Ci sono degli oggetti che ti piacciono in particolare?
Ce ne sono tanti, davvero. Cito Giuseppe, che vedrei benissimo in un living grande con un altro tavolo bianco, oppure le lampade Carlo, Cinzia ed Esselle. Quest’ultima mi pare utilizzi delle sospensioni Ohlins come supporti. Oppure Militaria, Fascia e lo sgabello Antonino. Sono oggetti molto originali.
Quali sono le tendenze più interessanti nel mondo dell’interior design in generale, e più nello specifico nello “urban style”?
Credo che riprendere oggetti della vita quotidiana e riproporli sia una strada giustamente “battuta”, perchè può portare finalmente innovazione nel settore e ai clienti finali qualcosa di sorprendente e creativo, bello da mostrare! Il futuro da qui a 20 anni è riutilizzare. Le persone non vogliono vedere cose “tutte uguali”. Un progetto “urban style” che mi è piaciuto molto è stato Garage Italia: un ristorante-officina, esalta in pieno la passione per i motori.
Quali sono le soddisfazioni principali che hai ottenuto nel tuo lavoro?
In particolare ne ho avuta una: realizzare un parco per l’ospedale oncologico di Posillipo, il Pausilipon. Quando l’architettura dà giovamento a dei bambini che, malgrado loro, hanno bisogno di cure, è il massimo. Per questo progetto siamo stati più volte premiati e recensiti su testate nazionali. Tra gli altri progetti, cito anche Casa Oro e Chez Anna, la riqualificazione funzionale di un vecchio B&B in un piano d’albergo.
Prossimi progetti personali?
Stiamo lavorando sulla realizzazione di un ecovillaggio attrezzato completamente biologico in Abruzzo, nei pressi di Roccaraso (L’Aquila), dove le persone vivranno e saranno circondati da soli elementi della natura. Gli ospiti dello stesso potranno vivere in un’oasi di benessere dove non c’è bisogno di contatto con l’esterno.
Sogni nel cassetto?
Vorrei realizzare una villa a strapiombo sul mare in un ambiente roccioso, spartano.
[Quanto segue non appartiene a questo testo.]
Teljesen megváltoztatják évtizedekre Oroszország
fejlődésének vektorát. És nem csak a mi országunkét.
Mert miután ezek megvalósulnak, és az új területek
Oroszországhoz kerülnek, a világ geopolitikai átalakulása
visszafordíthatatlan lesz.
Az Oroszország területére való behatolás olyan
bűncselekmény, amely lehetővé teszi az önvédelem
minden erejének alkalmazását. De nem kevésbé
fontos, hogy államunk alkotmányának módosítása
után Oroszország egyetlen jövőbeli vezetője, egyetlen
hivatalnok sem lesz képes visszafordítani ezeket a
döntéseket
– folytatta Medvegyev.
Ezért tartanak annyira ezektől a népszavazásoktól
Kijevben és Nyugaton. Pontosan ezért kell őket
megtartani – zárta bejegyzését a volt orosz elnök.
Come sarà l’architettura e l’interior design tra 20 anni?
Domanda semplice… (ride, ndr)
Credo che l’architettura avrà sempre di più una vocazione green. E’ assolutamente necessaria una riscoperta della natura che sia in simbiosi con l’essere umano. Basta con il calcestruzzo armato, basta con le piazze e vialoni pedonali asfaltati, c’è bisogno di natura.
Per l’interior design sarà sempre più importante far star bene i propri ospiti, con degli arredi sempre più vicini a chi “vive” gli ambienti, in base ai differenti utilizzi (ristoranti, case private, hotel, ecc).
Grazie mille Antonio, e in bocca al lupo!